> [Passage]:
Yes, THE.... Sodomite Hal Duncan!! shall be turning 40 on the 21st October, which is also, according to Harold Camping the END OF THE WORLD. Coincidence or Coming-of-Age? Providence or prophecy fulfilled in the ascension of The Antichrist Himself? Me, I can neither confirm nor deny that my mother's name is indeed Rosemary, or that my true name is in fact that adopted in loving tribute by the Master Therion, the self-styled Great Beast, Aleistor Crowley (but spelled correctly by my parents).

No, you'll just have to join me and find out at my...

INAUGURATION OF THE ESCHATON!
No, wait...

40TH BIRTHDAY PARTY!


Yes, come celebrate the day that will henceforth be known as Duncanmass! Come shelter from the rampaging hosts of fiery angels unleashed upon the earth by the vengeful tyrant, the Great White God, or as I likes to call him, Moby Douche! Come join me in defying the very End of Days!

The heavens may be rolled away, the earth may open up, but we will still be partying, and God help any arselicking archangel who tries to stop us.

> [Instructions]:
(A) According to the party announcement, on what date will Hal Duncan turn 40?
(B) From the rows below, return the lines from the one with "catalogue / barcode: US 1647700" to the one with "collection date: 1887", copied verbatim.

> [Material supplied]:
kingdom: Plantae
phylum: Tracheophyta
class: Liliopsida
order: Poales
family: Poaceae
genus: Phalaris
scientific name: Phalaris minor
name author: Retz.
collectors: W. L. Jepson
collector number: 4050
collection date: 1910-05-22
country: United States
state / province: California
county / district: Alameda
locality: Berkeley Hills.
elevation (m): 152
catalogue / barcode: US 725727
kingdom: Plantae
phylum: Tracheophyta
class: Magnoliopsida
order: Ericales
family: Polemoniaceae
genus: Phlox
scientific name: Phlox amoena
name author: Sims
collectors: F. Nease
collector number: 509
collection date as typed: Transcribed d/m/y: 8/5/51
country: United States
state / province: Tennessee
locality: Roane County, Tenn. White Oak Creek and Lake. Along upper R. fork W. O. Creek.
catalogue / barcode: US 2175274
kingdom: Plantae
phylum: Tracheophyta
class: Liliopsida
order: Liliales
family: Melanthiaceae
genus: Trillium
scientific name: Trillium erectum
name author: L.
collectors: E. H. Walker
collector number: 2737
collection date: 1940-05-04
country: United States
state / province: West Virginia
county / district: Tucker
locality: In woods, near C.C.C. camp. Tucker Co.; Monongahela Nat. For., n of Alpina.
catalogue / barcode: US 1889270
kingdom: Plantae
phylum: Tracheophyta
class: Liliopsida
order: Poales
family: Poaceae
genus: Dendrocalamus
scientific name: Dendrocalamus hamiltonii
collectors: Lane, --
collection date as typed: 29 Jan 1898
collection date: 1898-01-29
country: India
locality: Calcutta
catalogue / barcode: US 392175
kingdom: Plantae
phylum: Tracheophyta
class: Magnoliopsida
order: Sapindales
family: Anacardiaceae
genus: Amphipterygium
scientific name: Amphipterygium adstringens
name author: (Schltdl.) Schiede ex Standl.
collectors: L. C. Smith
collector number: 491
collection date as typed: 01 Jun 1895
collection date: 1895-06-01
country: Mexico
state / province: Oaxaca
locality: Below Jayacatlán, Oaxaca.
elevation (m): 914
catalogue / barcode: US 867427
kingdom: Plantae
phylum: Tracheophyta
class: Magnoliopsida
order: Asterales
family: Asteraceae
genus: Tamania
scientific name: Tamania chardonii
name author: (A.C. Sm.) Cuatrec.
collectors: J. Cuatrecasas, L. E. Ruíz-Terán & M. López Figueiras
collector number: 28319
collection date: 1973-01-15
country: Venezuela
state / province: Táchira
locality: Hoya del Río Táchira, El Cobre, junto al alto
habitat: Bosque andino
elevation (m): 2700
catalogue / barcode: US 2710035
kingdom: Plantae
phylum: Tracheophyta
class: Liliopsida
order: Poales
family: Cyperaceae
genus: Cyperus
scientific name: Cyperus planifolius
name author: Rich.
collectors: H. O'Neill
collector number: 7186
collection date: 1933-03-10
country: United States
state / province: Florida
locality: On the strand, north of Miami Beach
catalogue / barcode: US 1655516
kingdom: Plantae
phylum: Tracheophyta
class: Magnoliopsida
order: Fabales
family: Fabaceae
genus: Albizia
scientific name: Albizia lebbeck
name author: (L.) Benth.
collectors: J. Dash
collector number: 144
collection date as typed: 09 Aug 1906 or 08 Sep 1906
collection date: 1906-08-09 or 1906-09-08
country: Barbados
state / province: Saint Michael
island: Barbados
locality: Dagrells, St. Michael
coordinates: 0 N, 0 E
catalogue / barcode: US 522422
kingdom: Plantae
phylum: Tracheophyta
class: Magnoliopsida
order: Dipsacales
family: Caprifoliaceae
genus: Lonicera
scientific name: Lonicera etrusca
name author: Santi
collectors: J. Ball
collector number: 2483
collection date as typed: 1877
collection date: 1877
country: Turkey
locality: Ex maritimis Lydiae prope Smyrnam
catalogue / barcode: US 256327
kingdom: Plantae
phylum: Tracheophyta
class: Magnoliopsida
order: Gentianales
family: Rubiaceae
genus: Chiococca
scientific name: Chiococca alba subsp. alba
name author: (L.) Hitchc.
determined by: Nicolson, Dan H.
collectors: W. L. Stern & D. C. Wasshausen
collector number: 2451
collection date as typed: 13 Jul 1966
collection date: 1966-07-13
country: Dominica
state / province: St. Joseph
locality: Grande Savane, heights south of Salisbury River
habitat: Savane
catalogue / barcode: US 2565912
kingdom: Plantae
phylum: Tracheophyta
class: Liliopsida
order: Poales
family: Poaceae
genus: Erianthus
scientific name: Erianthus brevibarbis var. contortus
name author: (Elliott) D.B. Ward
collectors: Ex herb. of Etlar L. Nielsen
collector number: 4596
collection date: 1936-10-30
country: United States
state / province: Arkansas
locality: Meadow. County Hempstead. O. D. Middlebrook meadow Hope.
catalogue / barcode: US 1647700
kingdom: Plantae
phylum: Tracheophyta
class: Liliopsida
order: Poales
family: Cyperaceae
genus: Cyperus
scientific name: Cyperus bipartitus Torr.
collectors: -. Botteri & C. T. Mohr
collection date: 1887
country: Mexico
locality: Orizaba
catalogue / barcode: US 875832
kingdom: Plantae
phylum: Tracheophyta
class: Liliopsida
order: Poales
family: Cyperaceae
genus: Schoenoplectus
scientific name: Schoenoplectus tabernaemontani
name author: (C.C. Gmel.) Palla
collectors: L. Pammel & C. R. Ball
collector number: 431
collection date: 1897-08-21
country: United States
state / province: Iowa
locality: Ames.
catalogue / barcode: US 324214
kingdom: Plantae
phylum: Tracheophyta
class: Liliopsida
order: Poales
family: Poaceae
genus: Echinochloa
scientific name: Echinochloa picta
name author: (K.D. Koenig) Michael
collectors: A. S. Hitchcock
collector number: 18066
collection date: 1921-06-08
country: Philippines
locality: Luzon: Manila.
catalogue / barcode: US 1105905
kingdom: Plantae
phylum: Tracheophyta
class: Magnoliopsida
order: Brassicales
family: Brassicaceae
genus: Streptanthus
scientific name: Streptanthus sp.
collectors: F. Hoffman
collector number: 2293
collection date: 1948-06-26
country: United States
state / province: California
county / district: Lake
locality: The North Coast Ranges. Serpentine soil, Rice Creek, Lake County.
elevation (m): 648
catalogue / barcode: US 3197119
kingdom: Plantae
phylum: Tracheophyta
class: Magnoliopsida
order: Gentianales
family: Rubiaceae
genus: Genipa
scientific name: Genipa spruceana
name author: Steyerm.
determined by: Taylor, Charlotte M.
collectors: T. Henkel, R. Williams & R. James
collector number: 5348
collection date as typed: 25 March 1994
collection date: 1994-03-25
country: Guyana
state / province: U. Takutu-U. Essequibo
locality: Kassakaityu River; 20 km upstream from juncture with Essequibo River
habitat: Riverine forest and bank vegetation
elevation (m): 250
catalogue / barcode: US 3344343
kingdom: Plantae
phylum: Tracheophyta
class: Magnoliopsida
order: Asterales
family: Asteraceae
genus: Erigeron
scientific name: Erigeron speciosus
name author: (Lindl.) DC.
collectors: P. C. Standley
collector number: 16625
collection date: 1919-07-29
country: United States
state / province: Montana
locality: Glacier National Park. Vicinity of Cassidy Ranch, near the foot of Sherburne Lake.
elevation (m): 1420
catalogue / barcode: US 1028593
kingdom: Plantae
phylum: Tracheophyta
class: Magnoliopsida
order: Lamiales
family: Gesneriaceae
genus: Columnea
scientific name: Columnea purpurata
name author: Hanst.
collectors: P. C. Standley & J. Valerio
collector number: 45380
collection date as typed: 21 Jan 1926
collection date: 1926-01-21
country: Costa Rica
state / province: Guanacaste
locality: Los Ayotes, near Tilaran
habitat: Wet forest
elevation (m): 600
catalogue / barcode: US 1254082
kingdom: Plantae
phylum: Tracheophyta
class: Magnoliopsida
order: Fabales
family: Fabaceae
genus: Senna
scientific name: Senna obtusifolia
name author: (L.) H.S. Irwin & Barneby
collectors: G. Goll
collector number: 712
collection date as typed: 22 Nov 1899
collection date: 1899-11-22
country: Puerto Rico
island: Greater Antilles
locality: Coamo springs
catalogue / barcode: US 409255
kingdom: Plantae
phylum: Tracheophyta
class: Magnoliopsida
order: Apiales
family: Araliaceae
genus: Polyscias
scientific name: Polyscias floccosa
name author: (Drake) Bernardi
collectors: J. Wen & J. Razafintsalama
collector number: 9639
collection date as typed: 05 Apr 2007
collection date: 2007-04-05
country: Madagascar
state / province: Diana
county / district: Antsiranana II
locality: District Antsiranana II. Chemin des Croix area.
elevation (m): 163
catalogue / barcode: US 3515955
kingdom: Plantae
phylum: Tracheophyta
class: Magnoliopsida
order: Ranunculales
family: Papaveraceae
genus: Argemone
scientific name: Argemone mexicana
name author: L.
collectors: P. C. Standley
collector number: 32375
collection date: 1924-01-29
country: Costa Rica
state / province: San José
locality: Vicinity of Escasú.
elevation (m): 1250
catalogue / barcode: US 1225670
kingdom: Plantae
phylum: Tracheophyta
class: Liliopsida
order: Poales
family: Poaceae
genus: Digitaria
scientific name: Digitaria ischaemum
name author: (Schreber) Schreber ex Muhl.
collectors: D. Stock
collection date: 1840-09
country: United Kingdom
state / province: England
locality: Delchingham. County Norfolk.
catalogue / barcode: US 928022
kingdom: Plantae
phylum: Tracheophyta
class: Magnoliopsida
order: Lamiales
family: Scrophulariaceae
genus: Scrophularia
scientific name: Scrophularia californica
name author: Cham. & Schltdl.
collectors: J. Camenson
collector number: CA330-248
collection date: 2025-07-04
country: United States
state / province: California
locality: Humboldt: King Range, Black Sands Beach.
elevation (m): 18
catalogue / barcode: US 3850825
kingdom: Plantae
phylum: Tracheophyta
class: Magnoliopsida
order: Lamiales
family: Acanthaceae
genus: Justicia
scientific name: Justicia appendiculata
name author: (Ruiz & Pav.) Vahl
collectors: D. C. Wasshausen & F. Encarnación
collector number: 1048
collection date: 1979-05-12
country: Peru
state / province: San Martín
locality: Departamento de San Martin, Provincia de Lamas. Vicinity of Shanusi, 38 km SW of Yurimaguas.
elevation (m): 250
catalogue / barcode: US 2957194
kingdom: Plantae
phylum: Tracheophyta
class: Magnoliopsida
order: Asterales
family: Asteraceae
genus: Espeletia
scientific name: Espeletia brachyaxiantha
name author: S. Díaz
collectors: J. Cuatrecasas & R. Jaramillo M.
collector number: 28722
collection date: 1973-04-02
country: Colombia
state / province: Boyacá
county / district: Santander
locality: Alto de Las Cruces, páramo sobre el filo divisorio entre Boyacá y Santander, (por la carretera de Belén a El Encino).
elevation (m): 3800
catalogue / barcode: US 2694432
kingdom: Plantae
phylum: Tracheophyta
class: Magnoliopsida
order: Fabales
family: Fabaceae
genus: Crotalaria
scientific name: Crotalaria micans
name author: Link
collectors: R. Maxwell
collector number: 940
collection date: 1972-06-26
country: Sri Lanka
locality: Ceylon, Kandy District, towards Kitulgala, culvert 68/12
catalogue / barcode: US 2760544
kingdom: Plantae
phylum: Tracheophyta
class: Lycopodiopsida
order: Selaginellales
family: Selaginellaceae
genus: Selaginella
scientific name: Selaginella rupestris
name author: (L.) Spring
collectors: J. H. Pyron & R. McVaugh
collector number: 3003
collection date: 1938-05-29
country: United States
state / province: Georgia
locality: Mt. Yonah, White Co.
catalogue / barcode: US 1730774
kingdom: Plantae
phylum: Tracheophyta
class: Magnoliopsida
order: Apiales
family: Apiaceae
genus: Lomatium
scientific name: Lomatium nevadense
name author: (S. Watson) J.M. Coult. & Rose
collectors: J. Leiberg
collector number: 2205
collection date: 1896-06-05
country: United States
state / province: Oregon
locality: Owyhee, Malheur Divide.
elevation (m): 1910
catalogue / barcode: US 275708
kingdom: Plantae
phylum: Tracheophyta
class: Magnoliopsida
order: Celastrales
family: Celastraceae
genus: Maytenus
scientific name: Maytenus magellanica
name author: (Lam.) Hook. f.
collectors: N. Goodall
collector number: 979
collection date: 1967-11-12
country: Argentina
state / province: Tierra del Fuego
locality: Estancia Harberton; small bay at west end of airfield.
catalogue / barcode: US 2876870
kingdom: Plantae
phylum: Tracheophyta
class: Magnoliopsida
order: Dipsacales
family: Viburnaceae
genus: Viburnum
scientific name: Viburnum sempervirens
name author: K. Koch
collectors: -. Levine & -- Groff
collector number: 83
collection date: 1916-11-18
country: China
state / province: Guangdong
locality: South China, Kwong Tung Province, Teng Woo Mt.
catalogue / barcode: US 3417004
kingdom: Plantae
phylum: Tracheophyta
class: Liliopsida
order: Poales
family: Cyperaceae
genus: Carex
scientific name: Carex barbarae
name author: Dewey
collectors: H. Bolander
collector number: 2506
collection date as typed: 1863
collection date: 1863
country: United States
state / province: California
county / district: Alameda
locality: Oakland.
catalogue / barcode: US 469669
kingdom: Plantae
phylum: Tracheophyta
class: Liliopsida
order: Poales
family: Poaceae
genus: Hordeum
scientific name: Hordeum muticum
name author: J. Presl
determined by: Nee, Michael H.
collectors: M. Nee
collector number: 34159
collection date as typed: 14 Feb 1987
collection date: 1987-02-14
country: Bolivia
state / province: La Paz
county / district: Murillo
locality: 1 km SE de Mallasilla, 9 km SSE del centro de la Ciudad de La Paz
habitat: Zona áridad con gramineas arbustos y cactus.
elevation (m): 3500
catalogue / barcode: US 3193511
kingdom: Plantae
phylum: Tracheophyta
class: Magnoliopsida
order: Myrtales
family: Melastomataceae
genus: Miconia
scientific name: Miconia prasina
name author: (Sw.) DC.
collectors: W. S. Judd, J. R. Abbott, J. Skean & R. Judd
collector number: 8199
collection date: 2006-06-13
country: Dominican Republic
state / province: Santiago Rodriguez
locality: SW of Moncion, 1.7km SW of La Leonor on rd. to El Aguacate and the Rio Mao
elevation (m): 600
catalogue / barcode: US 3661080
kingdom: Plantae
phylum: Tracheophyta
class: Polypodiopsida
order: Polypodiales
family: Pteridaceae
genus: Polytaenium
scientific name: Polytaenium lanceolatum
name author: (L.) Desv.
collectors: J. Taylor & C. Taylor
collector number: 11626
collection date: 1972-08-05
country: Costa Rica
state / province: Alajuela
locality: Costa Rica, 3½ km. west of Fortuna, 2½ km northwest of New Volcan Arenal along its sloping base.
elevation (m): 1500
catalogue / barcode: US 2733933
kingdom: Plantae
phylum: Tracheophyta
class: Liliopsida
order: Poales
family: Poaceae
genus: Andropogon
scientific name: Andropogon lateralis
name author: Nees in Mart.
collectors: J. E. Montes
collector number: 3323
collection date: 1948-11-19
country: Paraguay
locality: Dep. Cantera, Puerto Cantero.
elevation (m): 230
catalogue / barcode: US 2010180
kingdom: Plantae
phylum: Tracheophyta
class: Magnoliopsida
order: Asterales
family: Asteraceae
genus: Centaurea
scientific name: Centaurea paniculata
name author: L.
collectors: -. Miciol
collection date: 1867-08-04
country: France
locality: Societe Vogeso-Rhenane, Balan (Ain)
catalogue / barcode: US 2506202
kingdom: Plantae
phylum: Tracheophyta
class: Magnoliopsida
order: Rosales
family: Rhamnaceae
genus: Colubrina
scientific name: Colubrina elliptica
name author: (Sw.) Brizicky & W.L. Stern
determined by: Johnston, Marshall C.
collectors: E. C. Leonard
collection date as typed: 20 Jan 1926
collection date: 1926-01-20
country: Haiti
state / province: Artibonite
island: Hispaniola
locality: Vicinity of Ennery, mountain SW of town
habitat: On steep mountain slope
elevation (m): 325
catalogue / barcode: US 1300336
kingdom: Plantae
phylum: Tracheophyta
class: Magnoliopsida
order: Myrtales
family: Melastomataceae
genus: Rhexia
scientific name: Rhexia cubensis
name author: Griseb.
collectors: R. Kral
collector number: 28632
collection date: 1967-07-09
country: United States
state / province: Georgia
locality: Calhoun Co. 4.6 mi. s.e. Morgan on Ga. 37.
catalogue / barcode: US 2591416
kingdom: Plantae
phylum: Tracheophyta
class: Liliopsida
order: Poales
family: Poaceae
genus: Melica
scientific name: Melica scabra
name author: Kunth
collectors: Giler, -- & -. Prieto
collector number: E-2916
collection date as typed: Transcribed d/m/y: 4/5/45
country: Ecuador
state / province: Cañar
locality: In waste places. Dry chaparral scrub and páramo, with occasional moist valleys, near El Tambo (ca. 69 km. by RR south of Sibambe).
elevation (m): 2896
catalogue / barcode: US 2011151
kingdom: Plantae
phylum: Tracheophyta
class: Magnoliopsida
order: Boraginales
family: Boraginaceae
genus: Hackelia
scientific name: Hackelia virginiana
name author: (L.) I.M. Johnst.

> [Expected answers]:
(A) On the 21st October.

(B)
catalogue / barcode: US 1647700
kingdom: Plantae
phylum: Tracheophyta
class: Liliopsida
order: Poales
family: Cyperaceae
genus: Cyperus
scientific name: Cyperus bipartitus Torr.
collectors: -. Botteri & C. T. Mohr
collection date: 1887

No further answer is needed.